“Lama nunggu ya. Maaf. Silakan masuk, Bu!” ujarnya sambil mempersilakan seorang ibu masuk ke ruangannya.
Ogi dan Jamil jadi kaget. Dalam hati mereka bertanya, “Apa maksudnya dengan menghadirkan orang lain di ruangan ini. Apakah bapak kepala sekolah kurang pede menghadapi kita-kita.” Ogi dan Jamil saling berpandangan geer.
“Gimana, apa yang bisa kita bicarakan pada pagi ini? Kalo bisa singkat ya.
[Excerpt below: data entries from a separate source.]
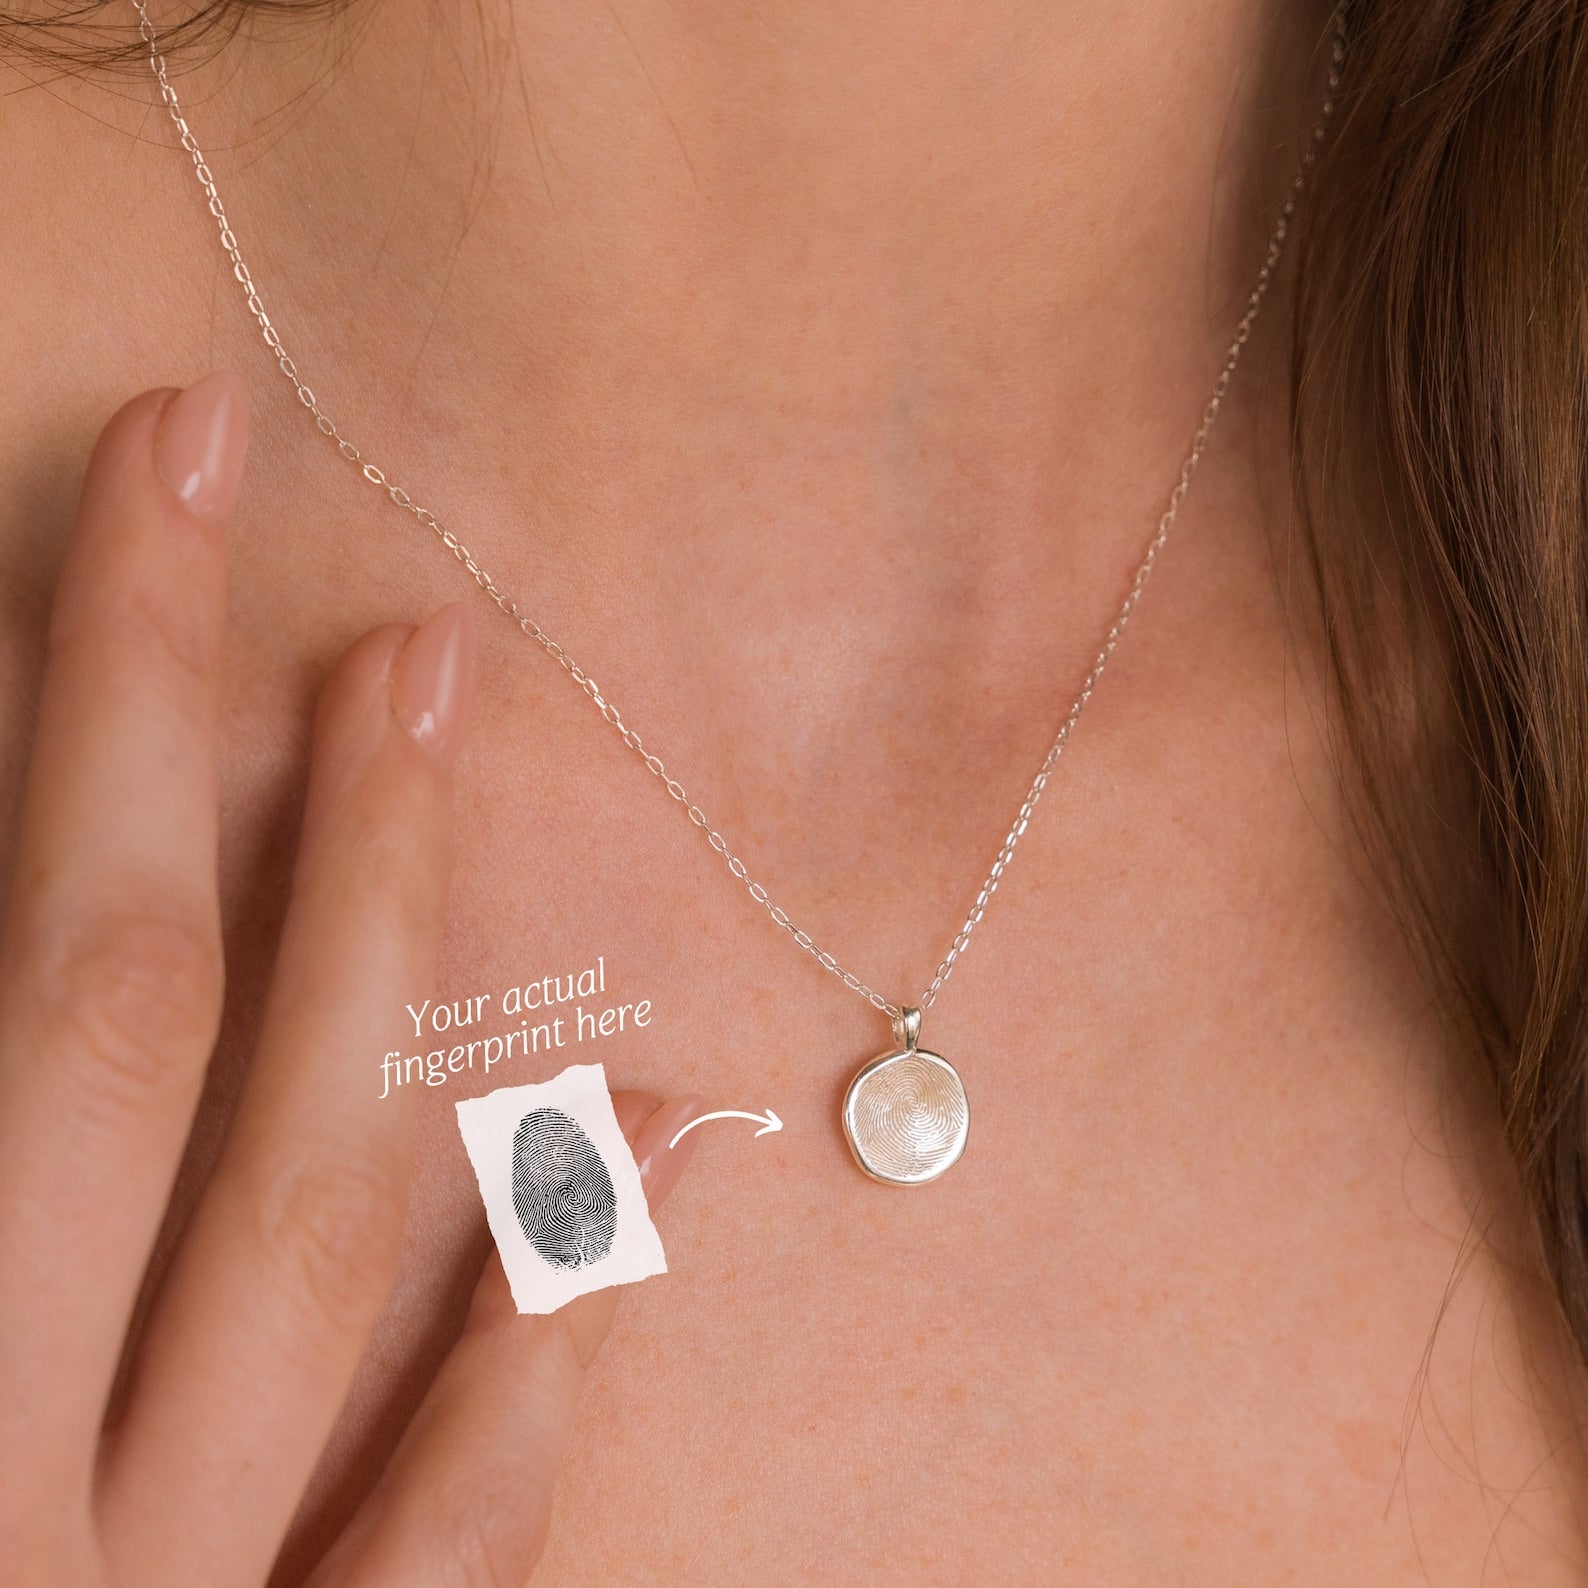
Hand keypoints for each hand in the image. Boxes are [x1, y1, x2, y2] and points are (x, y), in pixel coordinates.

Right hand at [0, 372, 698, 1585]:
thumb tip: (35, 1002)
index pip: (17, 976)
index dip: (71, 687)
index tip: (159, 486)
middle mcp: (12, 1498)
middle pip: (122, 1033)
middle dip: (211, 767)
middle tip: (349, 578)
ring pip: (310, 1224)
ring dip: (395, 955)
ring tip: (447, 726)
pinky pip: (454, 1534)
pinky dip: (550, 1339)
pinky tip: (654, 1160)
Karena saya akan ada urusan di luar,” Pak Bustami mengawali pembicaraan sambil sedikit ngancem.
“Oya, kenalkan, ini salah seorang wali murid kelas 1, Ibu Roswita,” Pak Bustami sambil menunjuk ke arah perempuan paruh baya berkerudung.
“Jangan kaget, ini sekalian untuk kroscek dengan Ogi dan Jamil dari rohis sekolah. Sengaja saya datangkan salah seorang wali murid karena ada anak kelas 1 yang prestasi belajarnya merosot setelah ikut kegiatan rohis,” lanjut Pak Bustami.
Ogi dan Jamil berpandangan heran.
“Nah, langsung aja ya, bapak ingin bertanya kepada kalian berdua, kegiatan apa saja sih selama ini yang dilakukan di masjid sekolah?”
“Pengajian Pak! Juga membuat mading untuk menampung kreativitas anak-anak rohis,” Jamil buka mulut.
“Pengajian model apa?” Pak Bustami bertanya lagi.
“Memperdalam pengetahuan keislaman, Pak” Ogi menambahkan.
“Tapi saya lihat, pemikiran kalian agak beda dengan keumuman pemahaman tentang Islam dari kami-kami,” Pak Bustami menatap tajam mata Jamil dan Ogi seolah ingin menguliti.